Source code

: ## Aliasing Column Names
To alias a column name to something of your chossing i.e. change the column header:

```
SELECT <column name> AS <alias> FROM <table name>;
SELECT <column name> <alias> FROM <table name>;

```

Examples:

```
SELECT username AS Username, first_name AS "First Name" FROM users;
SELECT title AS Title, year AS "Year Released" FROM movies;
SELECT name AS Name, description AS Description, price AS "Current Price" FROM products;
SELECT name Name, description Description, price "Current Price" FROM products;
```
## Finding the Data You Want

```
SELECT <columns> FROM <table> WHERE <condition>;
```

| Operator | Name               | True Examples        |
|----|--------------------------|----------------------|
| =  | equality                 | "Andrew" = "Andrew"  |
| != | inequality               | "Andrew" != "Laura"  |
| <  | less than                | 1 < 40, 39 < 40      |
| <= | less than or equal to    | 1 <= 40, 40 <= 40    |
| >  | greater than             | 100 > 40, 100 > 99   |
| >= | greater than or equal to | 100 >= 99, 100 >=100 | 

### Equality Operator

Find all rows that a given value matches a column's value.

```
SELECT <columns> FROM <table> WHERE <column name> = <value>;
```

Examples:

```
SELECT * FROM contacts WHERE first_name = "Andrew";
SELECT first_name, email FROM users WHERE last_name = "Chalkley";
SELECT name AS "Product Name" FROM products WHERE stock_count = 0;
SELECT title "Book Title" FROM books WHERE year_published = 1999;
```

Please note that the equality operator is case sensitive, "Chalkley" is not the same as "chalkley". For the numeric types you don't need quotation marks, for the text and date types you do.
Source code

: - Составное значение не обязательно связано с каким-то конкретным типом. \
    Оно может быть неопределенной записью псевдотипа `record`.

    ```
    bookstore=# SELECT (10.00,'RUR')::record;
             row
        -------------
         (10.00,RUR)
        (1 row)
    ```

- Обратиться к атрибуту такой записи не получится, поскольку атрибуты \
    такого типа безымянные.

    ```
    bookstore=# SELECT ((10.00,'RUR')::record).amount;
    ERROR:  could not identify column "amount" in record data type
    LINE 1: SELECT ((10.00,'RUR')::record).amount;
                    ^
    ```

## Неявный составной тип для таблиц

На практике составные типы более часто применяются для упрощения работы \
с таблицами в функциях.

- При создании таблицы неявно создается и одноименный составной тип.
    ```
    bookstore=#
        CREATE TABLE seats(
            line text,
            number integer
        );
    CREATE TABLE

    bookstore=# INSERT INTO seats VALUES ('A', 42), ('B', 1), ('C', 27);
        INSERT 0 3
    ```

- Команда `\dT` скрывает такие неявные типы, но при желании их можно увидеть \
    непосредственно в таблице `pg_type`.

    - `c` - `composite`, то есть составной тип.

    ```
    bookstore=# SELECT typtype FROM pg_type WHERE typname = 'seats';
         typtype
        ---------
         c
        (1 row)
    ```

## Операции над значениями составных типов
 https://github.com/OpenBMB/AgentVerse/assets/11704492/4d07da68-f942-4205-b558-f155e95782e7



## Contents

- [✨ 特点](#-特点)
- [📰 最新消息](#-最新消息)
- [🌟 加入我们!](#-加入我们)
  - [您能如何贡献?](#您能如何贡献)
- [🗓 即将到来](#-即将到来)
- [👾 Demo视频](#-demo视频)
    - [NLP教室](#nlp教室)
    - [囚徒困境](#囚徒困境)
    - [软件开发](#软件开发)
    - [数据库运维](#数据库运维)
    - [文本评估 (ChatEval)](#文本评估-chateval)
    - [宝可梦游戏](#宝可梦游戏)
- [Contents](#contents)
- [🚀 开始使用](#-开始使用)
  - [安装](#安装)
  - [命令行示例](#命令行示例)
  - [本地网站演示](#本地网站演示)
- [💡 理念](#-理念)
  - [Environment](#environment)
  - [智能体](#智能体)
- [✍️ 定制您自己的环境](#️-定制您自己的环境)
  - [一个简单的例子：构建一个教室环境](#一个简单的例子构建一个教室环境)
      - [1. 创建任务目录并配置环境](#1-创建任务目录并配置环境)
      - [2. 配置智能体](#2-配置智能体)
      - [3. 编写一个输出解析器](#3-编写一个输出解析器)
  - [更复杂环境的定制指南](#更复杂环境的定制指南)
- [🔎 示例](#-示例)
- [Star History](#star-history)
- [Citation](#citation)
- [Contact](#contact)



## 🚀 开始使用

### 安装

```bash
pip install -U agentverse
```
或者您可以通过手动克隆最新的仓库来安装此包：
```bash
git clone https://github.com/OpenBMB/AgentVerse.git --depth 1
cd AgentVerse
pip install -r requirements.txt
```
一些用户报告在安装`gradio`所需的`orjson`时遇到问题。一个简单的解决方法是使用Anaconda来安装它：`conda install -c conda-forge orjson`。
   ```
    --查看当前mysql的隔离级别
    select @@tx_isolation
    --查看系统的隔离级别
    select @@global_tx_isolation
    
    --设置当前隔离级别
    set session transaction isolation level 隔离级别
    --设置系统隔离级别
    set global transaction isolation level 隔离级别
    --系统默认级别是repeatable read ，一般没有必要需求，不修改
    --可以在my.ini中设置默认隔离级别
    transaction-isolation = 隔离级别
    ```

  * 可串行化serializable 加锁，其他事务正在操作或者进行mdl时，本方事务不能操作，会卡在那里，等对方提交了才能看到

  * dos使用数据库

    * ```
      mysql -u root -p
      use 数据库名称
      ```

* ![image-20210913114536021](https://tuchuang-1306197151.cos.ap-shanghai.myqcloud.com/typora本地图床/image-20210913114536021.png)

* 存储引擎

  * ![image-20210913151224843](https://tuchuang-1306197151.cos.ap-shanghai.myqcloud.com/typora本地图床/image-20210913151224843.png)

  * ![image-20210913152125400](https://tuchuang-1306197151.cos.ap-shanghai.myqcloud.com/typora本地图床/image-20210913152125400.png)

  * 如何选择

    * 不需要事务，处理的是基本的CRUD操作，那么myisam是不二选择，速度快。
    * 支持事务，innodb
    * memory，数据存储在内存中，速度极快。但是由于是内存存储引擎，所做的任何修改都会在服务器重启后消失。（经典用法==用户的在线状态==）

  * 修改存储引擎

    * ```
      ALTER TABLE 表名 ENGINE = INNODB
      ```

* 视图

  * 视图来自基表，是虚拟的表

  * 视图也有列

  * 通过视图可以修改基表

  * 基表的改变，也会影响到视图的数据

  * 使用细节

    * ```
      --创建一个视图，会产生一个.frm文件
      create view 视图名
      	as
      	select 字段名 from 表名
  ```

---*---

▸ **TASK ITEM**: What number of lines in the records hold "OpenBMB"? Reply with that number alone.

▸ **ANSWER TO THE EXERCISE**: 2